----- Reading text -----

The first time I knowingly encountered slavery was in the 90s in the Philippines. A local activist took me to a remote village where young children seated on rickety verandas operated electric circular saws cutting out tiny pieces of stone which were then formed into jewellery by older children and adults. Once made, the jewellery was put into the branded packaging of a well-known UK high street retailer.
I was told young children were selected to operate the saws as their fingers were nimble.
Working in the ethical trade movement, it was absolutely natural on my return to the UK to immediately challenge the retailer. I vividly remember the meeting, they were shocked, said the issue must be with subcontractors, and promised to strengthen their supply chain management, which I believe they did.
A short time later I heard the village had been burnt to the ground and people had died.
I was horrified, never sure how much to blame myself.
This experience has stayed with me. It points to the ruthlessness of criminals engaged in slavery and forced labour, to the need of communities to have the protection of local organisations, and to the international nature of the trade. It also however points to the fact that change is possible – that slavery isn’t inevitable. People will and can act.
When I first started thinking about working with the Freedom Fund, what excited me most was the vision. A world free from slavery. Ambitious, measurable and absolutely deliverable.
And secondly, the systemic approach, to work out how best to achieve that vision, where resources can leverage change, and do it!
As an approach it’s not rocket science but given forced labour is the second most profitable criminal activity in the world, with multiple strands and methodologies, combating it is going to be tricky. Which is why I’m delighted to now work with world leaders in the anti-slavery movement as colleagues and partners. I am also impressed by the Freedom Fund’s focus on localisation, voice and community resilience; with our research and influence; and by our willingness to make space for solutions to form and grow.
Paths towards a world free from slavery are starting to emerge.
And then of course there’s covid. A moment where the world will transform or entrench? The optimist in me sees this as a time of opportunity. The realist feels deeply saddened by the rollback of hard-won victories and increases in exploitation that we are already seeing. There has been rarely a time of more jeopardy – and yet the possibility of change.

----- Data extract -----

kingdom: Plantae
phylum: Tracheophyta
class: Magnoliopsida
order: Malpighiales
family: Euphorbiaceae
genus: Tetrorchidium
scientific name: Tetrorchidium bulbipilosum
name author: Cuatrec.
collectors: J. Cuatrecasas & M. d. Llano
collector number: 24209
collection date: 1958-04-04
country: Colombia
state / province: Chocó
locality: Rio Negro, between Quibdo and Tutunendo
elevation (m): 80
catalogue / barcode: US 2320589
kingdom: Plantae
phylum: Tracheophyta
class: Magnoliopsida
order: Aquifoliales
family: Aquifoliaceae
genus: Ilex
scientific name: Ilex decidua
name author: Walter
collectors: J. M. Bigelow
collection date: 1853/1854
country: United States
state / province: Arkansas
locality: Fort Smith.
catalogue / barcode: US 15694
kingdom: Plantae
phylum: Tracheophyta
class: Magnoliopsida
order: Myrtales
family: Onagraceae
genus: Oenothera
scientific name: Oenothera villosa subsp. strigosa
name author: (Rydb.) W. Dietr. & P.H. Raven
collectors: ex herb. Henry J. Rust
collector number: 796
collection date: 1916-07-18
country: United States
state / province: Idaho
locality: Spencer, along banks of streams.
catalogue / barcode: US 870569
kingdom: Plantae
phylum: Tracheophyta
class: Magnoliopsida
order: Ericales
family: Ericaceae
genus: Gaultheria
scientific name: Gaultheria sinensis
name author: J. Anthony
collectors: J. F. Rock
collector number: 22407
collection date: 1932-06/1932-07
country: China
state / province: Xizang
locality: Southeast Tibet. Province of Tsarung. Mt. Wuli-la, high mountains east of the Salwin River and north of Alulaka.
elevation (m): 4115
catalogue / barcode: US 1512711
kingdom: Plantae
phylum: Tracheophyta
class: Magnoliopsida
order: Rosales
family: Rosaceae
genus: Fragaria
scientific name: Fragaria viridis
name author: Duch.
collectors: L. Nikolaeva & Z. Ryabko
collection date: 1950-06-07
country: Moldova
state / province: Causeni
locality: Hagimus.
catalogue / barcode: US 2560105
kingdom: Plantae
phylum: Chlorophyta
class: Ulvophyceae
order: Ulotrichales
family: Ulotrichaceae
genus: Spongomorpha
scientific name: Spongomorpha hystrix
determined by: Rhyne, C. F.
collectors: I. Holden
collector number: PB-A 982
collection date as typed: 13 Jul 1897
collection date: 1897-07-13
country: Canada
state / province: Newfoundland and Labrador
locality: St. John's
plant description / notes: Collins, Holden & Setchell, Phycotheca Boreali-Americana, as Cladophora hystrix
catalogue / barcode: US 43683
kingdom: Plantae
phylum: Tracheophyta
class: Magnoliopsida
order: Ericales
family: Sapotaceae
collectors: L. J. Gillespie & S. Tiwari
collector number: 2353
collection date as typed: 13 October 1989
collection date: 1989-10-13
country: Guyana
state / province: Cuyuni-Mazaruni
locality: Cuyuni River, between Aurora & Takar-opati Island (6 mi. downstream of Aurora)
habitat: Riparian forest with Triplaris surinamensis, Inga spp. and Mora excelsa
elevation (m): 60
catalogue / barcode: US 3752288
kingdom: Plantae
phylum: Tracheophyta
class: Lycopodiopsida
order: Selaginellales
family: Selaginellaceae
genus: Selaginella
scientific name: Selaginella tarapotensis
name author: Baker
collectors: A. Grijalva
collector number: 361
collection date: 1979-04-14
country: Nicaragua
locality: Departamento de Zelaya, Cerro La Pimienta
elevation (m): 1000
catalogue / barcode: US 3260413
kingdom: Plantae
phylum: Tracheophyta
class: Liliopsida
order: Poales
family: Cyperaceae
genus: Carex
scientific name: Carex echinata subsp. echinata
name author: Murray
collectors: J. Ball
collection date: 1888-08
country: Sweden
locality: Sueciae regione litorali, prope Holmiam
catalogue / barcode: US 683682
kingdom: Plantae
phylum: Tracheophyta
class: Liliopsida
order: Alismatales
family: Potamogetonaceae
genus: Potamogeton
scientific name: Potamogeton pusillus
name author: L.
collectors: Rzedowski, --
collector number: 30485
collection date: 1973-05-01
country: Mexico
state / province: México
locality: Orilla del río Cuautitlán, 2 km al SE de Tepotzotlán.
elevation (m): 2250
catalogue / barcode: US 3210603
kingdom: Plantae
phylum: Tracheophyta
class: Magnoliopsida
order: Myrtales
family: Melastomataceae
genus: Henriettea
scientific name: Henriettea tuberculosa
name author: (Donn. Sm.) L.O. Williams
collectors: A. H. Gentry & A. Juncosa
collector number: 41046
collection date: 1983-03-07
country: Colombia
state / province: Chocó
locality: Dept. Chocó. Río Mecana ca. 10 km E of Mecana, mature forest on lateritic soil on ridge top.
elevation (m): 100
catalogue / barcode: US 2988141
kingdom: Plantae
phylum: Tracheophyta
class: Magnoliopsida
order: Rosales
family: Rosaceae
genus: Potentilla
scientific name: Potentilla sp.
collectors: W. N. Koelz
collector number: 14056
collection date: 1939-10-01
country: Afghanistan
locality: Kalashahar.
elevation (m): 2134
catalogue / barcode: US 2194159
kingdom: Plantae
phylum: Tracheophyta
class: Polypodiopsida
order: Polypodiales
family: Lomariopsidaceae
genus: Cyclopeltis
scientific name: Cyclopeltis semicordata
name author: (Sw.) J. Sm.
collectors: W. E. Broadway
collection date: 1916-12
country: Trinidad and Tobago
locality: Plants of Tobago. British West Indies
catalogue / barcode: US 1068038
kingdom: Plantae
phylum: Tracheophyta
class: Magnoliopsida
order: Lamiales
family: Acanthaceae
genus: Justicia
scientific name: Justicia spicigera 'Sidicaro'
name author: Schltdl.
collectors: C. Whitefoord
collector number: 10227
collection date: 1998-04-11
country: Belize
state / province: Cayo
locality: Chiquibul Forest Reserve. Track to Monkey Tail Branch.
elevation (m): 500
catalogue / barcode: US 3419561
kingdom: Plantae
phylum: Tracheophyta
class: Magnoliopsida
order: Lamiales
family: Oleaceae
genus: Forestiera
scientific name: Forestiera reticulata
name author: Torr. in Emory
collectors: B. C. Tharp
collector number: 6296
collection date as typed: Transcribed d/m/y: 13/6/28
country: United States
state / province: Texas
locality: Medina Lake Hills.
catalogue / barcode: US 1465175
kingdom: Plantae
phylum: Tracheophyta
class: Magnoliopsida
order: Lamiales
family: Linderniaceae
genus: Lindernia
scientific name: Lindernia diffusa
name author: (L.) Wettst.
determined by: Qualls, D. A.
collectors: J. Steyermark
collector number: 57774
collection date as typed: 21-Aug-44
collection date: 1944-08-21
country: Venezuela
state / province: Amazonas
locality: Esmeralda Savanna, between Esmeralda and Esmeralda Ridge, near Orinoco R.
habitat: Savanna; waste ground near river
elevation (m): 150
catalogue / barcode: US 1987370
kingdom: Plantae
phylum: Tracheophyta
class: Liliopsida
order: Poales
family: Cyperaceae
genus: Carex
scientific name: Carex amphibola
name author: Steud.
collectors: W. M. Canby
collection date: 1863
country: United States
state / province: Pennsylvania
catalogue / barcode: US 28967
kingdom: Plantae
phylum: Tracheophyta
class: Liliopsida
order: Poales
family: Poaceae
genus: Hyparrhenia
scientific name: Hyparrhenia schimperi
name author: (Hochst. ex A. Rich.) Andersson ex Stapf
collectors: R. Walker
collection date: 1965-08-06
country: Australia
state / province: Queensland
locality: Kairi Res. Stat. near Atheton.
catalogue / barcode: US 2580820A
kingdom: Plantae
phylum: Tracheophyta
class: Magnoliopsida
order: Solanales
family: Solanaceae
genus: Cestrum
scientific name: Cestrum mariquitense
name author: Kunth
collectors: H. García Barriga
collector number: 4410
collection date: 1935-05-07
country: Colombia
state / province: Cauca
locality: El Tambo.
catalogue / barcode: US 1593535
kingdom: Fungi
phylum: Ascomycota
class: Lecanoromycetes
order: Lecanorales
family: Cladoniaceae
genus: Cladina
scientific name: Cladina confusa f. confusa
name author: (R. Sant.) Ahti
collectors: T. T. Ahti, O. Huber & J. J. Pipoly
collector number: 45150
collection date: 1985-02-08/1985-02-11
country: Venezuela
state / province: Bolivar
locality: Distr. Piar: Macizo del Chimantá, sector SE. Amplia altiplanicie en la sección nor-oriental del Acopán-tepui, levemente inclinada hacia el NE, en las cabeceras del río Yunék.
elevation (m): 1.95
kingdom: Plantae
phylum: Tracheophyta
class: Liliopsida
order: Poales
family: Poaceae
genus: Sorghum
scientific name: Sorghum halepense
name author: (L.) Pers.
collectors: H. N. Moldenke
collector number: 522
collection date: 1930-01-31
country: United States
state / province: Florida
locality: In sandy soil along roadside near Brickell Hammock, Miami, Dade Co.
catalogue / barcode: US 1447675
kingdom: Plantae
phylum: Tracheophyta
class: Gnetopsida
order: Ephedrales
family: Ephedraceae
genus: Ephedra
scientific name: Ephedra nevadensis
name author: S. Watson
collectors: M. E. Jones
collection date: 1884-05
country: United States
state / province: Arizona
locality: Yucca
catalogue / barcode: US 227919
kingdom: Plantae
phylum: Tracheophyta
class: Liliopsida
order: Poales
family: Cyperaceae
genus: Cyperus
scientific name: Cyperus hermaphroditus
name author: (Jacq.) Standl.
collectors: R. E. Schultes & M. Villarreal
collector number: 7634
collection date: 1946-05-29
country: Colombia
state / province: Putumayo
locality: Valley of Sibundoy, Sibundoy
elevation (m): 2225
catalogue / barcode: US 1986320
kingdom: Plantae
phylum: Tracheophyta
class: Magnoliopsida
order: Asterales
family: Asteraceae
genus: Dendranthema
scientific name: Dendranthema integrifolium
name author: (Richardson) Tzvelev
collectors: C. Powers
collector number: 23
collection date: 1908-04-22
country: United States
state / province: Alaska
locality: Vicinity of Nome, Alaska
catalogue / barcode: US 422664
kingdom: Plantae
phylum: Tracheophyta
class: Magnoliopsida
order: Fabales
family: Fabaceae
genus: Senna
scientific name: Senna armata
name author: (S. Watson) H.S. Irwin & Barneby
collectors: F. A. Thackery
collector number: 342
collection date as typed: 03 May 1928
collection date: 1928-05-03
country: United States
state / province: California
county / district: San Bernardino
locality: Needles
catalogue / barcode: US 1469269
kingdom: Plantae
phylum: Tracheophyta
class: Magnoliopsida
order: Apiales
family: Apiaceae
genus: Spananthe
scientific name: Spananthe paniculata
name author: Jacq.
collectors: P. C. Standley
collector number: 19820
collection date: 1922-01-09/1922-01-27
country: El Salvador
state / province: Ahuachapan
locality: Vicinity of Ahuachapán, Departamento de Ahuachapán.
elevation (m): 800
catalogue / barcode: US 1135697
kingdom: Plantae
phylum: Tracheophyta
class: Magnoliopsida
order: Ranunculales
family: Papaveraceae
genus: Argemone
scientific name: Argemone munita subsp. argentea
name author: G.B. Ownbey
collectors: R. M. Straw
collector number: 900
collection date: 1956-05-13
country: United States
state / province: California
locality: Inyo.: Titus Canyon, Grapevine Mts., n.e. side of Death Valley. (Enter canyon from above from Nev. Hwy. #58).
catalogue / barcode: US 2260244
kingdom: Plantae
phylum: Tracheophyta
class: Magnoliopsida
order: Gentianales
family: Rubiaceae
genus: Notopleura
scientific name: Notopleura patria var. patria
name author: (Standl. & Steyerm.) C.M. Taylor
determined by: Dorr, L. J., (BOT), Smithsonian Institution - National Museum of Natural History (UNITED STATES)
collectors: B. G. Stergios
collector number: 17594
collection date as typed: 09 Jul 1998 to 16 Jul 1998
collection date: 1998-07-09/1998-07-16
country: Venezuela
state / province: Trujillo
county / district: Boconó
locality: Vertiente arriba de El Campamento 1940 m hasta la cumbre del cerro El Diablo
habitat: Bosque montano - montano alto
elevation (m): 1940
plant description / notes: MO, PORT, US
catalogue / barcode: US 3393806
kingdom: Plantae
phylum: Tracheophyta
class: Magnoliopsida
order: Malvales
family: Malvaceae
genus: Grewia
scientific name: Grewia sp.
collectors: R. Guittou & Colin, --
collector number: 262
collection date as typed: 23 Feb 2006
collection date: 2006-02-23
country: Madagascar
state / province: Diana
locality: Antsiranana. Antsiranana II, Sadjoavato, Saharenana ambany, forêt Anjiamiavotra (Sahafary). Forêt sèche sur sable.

-----

Exercise set:
#1 Repeat everything in the essay on slavery from "This experience has" down to "change, and do it!".
#2 According to the essay on slavery, why were young children chosen to operate the saws?
The data comes from a separate source that has nothing to do with the essay on slavery.

Completed exercise:
#1
This experience has stayed with me. It points to the ruthlessness of criminals engaged in slavery and forced labour, to the need of communities to have the protection of local organisations, and to the international nature of the trade. It also however points to the fact that change is possible – that slavery isn’t inevitable. People will and can act.
When I first started thinking about working with the Freedom Fund, what excited me most was the vision. A world free from slavery. Ambitious, measurable and absolutely deliverable.
And secondly, the systemic approach, to work out how best to achieve that vision, where resources can leverage change, and do it!

#2 Their fingers were nimble.